WORK REQUIRED | Format the records as a two-column CSV with the headers field and value, one row per line, putting each field in quotation marks and replacing any line breaks with spaces. Begin at the line that contains "locality: Banks of" and stop after the line that contains "catalogue / barcode: US 2896614".

Collected data entries:

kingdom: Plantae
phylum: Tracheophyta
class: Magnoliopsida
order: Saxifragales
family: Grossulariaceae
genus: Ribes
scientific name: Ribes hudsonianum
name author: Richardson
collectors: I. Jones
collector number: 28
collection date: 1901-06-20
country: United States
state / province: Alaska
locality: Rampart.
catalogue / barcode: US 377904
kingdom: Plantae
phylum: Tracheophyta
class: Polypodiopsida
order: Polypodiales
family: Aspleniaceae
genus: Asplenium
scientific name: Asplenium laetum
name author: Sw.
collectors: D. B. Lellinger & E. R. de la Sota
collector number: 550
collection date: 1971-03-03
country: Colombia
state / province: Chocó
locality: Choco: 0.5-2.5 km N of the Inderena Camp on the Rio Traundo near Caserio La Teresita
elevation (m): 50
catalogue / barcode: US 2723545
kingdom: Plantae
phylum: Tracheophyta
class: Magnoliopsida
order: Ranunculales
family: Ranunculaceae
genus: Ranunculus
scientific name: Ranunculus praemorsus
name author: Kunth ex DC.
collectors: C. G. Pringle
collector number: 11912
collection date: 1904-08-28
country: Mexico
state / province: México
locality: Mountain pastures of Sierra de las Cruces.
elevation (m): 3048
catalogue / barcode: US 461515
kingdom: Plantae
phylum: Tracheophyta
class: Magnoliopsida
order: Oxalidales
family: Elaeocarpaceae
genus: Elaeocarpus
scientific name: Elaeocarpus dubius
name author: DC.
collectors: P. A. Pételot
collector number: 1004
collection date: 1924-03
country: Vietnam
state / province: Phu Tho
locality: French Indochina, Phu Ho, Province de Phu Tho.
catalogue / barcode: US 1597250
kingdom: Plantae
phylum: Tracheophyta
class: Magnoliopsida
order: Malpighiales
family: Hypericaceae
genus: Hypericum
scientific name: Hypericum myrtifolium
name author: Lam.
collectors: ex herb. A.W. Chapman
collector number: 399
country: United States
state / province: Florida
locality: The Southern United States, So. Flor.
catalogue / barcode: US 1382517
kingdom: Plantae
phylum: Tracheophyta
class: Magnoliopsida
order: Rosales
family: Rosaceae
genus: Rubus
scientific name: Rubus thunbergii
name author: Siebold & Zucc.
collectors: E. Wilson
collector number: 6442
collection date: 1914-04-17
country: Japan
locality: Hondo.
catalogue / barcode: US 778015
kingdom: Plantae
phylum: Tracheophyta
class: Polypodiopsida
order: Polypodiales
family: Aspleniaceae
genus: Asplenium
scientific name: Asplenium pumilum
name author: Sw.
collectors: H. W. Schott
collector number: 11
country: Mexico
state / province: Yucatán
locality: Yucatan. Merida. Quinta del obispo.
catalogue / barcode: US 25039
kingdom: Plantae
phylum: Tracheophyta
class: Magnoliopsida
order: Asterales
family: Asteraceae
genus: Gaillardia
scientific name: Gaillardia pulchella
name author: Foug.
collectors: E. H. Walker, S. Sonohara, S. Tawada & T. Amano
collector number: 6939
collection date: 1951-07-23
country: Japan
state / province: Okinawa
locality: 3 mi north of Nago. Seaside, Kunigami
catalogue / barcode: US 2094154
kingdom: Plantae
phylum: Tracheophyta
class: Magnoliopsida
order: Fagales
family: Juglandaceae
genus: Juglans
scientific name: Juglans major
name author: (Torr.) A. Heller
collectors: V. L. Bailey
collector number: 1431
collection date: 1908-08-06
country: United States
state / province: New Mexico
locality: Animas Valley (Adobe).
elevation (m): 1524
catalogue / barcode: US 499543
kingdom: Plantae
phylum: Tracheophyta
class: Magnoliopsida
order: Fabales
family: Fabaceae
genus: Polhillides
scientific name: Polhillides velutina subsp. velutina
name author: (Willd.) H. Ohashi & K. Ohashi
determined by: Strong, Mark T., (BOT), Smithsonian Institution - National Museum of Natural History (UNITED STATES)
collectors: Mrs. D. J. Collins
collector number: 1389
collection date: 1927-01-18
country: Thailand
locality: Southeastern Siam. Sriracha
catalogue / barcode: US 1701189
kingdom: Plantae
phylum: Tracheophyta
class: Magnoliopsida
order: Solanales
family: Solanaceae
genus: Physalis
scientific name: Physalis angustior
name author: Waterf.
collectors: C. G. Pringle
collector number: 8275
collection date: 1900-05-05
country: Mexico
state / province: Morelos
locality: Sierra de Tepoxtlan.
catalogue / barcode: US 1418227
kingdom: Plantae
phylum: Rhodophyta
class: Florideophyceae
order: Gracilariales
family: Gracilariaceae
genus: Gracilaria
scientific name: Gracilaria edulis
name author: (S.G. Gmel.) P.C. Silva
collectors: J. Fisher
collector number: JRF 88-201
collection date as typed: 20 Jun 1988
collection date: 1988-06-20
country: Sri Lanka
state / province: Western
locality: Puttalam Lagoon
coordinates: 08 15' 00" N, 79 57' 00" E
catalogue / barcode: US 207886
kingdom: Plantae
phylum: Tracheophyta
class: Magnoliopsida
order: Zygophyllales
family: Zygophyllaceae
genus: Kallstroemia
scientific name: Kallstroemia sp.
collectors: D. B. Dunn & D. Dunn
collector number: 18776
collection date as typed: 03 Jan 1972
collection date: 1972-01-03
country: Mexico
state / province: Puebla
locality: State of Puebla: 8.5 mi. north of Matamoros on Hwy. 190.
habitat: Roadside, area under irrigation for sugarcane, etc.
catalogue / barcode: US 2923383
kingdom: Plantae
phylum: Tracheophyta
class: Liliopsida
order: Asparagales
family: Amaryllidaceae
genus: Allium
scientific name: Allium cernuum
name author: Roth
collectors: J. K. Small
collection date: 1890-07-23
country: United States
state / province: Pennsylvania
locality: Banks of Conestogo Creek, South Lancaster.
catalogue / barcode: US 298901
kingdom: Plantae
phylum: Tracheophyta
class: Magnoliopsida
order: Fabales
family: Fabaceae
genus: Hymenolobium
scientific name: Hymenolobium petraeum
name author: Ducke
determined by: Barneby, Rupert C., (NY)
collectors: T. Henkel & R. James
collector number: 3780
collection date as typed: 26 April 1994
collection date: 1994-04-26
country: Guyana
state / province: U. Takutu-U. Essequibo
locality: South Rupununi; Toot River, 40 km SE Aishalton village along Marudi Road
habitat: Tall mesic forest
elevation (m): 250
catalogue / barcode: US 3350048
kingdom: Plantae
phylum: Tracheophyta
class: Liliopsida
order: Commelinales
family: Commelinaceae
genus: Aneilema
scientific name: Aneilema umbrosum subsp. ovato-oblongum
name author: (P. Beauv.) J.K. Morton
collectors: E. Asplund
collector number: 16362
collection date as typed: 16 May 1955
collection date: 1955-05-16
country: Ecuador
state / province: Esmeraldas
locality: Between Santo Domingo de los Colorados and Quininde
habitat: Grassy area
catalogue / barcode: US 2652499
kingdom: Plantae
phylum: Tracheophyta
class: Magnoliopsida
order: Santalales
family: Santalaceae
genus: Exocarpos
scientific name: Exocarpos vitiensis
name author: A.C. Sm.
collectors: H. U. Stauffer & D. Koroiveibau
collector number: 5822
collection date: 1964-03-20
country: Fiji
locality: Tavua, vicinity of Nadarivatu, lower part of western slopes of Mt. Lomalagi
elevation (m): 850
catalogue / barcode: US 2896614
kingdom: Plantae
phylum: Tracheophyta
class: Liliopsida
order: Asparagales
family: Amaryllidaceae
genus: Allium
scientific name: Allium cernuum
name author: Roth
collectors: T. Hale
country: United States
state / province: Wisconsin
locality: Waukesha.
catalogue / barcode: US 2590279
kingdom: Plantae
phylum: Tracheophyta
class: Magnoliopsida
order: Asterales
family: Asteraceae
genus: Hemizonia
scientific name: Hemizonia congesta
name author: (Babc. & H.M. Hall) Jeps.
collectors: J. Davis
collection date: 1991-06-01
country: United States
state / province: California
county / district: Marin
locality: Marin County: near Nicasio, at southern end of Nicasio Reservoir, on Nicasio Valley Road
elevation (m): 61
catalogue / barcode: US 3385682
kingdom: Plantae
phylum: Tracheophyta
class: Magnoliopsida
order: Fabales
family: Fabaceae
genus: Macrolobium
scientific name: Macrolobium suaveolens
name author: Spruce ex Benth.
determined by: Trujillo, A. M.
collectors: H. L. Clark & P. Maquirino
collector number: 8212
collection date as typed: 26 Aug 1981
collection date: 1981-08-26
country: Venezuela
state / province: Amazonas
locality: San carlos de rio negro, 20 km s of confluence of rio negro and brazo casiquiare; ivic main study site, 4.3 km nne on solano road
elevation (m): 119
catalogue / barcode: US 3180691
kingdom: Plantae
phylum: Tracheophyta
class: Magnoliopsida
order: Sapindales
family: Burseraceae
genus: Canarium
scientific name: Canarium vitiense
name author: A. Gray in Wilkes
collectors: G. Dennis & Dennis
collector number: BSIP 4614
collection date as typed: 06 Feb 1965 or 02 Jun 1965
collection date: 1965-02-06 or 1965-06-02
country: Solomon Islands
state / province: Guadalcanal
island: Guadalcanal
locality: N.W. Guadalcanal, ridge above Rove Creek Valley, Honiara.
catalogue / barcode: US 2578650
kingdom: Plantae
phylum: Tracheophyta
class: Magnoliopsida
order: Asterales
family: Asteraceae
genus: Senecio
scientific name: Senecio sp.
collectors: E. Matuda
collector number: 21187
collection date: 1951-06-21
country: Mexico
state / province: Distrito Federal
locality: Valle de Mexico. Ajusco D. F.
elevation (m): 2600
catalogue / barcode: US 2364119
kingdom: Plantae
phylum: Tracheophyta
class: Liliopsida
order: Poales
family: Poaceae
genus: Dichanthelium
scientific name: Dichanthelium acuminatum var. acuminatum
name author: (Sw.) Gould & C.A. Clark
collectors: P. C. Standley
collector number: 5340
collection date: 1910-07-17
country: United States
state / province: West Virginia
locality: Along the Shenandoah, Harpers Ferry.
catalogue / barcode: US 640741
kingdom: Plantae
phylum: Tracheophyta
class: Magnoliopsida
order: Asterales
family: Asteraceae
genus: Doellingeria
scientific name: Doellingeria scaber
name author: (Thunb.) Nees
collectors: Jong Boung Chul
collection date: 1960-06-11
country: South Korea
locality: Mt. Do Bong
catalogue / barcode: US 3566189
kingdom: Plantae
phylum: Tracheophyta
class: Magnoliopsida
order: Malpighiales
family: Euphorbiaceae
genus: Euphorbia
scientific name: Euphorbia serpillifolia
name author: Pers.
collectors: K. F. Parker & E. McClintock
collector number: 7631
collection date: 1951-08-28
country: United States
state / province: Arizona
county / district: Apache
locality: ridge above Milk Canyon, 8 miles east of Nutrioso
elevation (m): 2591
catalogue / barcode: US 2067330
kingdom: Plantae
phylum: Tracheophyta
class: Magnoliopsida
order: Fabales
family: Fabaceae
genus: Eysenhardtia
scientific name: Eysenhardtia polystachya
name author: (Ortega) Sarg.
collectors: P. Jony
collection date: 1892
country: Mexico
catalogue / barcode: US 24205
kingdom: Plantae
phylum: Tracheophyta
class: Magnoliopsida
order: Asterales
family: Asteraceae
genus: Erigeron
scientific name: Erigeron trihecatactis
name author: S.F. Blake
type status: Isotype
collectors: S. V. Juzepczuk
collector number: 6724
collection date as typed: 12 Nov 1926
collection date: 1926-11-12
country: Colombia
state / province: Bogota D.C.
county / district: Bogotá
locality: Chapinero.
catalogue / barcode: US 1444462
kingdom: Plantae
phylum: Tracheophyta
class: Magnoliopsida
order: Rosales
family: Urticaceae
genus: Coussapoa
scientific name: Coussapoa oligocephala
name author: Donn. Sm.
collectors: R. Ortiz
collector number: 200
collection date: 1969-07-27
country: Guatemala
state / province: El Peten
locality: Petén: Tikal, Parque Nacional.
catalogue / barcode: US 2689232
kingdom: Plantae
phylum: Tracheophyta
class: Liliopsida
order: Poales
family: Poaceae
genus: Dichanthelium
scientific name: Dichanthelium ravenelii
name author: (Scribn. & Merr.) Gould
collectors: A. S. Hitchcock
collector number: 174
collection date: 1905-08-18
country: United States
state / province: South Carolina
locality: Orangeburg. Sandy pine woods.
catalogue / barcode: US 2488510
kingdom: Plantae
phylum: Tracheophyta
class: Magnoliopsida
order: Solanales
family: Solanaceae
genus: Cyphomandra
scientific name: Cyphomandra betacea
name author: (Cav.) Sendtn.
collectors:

THE RESULT |
field,value
"locality:","Banks of Conestogo Creek, South Lancaster."
"catalogue / barcode:","US 298901"
"kingdom:","Plantae"
"phylum:","Tracheophyta"
"class:","Magnoliopsida"
"order:","Fabales"
"family:","Fabaceae"
"genus:","Hymenolobium"
"scientific name:","Hymenolobium petraeum"
"name author:","Ducke"
"determined by:","Barneby, Rupert C., (NY)"
"collectors:","T. Henkel & R. James"
"collector number:","3780"
"collection date as typed:","26 April 1994"
"collection date:","1994-04-26"
"country:","Guyana"
"state / province:","U. Takutu-U. Essequibo"
"locality:","South Rupununi; Toot River, 40 km SE Aishalton village along Marudi Road"
"habitat:","Tall mesic forest"
"elevation (m):","250"
"catalogue / barcode:","US 3350048"
"kingdom:","Plantae"
"phylum:","Tracheophyta"
"class:","Liliopsida"
"order:","Commelinales"
"family:","Commelinaceae"
"genus:","Aneilema"
"scientific name:","Aneilema umbrosum subsp. ovato-oblongum"
"name author:","(P. Beauv.) J.K. Morton"
"collectors:","E. Asplund"
"collector number:","16362"
"collection date as typed:","16 May 1955"
"collection date:","1955-05-16"
"country:","Ecuador"
"state / province:","Esmeraldas"
"locality:","Between Santo Domingo de los Colorados and Quininde"
"habitat:","Grassy area"
"catalogue / barcode:","US 2652499"
"kingdom:","Plantae"
"phylum:","Tracheophyta"
"class:","Magnoliopsida"
"order:","Santalales"
"family:","Santalaceae"
"genus:","Exocarpos"
"scientific name:","Exocarpos vitiensis"
"name author:","A.C. Sm."
"collectors:","H. U. Stauffer & D. Koroiveibau"
"collector number:","5822"
"collection date:","1964-03-20"
"country:","Fiji"
"locality:","Tavua, vicinity of Nadarivatu, lower part of western slopes of Mt. Lomalagi"
"elevation (m):","850"
"catalogue / barcode:","US 2896614"